A question remains as to whether heart failure patients require vitamin D3 treatment only in the cases of 25(OH)D < 20–30 ng/ml, or if all patients with heart failure would benefit from supplementation despite normal circulating 25(OH)D levels. As of yet, evaluation of vitamin D status is not routinely performed in heart failure. However, patients with chronic kidney disease patients do have routine monitoring in their guidelines (56?). The case is made for class 1A indication for beta-blocker use in patients with heart failure with reduced ejection fraction even when the heart rate is not elevated (26–27). In that situation, heart rate is a surrogate and possibly imperfect marker for upregulation of sympathetic nervous system in heart failure. In our small study, we found that monitoring 25(OH)D and subsequent repletion may have clinical merit with regard to improved QOL and neurohormonal indices.
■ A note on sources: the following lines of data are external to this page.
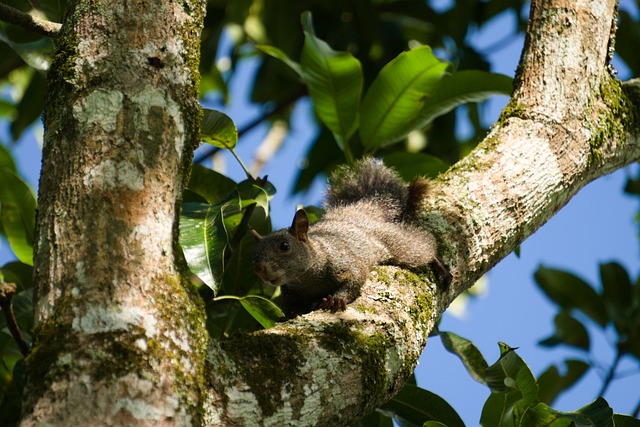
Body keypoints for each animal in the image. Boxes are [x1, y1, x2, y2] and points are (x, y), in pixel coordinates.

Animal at [251, 158, 450, 318]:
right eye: (252, 257)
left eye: (284, 246)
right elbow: (291, 307)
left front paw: (337, 299)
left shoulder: (342, 260)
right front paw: (293, 313)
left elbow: (356, 275)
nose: (260, 269)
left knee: (421, 245)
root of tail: (358, 212)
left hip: (395, 242)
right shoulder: (289, 293)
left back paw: (437, 264)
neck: (307, 279)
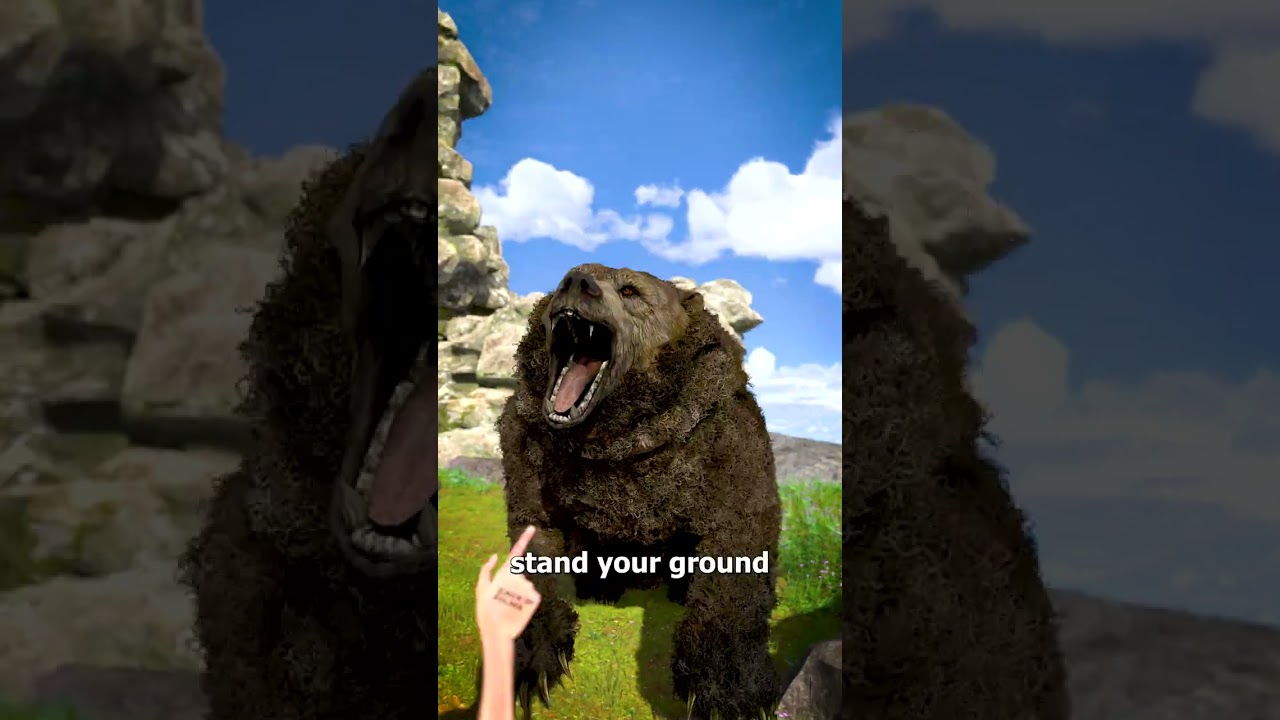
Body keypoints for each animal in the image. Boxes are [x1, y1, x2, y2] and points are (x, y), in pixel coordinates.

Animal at [497, 264, 782, 719]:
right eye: (562, 281)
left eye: (630, 290)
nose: (576, 281)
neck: (614, 441)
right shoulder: (526, 444)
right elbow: (534, 536)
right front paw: (533, 663)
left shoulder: (726, 438)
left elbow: (737, 552)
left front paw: (729, 691)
Determining if supplementation of vitamin D in all CHF patients without regard to baseline status will require further research.

Vitamin D3 in our study did not appear to have a strong impact on hsCRP as a whole, although men had an almost 2 mg/L reduction at 6 months. A prior study showed that vitamin D3 given at 2000 IU per day for nine months in heart failure improved cytokine profiles [38], and both vitamin D and inflammation are related in heart failure [55]. Vitamin D impacts several inflammatory pathways and acts to inhibit the activity of nuclear factor B activity, and by reducing interleukin 6, interleukin 12, interferon C, and tumor necrosis factor alpha production [38]. A recent review of vitamin D and inflammation suggests that vitamin D possibly modestly improves inflammation overall and that it may have more anti-inflammatory effect with greater levels of inflammation in diseases such as end stage renal disease, lupus, and tuberculosis, but also has effects on inflammation in acute coronary syndrome [58]. Additionally, inflammation related to vitamin D defiency is associated with poor HF outcomes [59]. Both of our treatment arms were equally matched in regard to statin usage at baseline and had been on stable doses for at least 3 months, so this likely did not impact hsCRP in this study. A recent review of inflammation and vitamin D found that 6 out of 7 randomized clinical trials supplementing vitamin D found reductions in inflammatory markers [60]. Our research was exploratory in nature and was not powered to detect differences in hsCRP. Future studies with marked elevation in inflammation levels at baseline may be useful to further understand the role of vitamin D3 for inflammation in HF.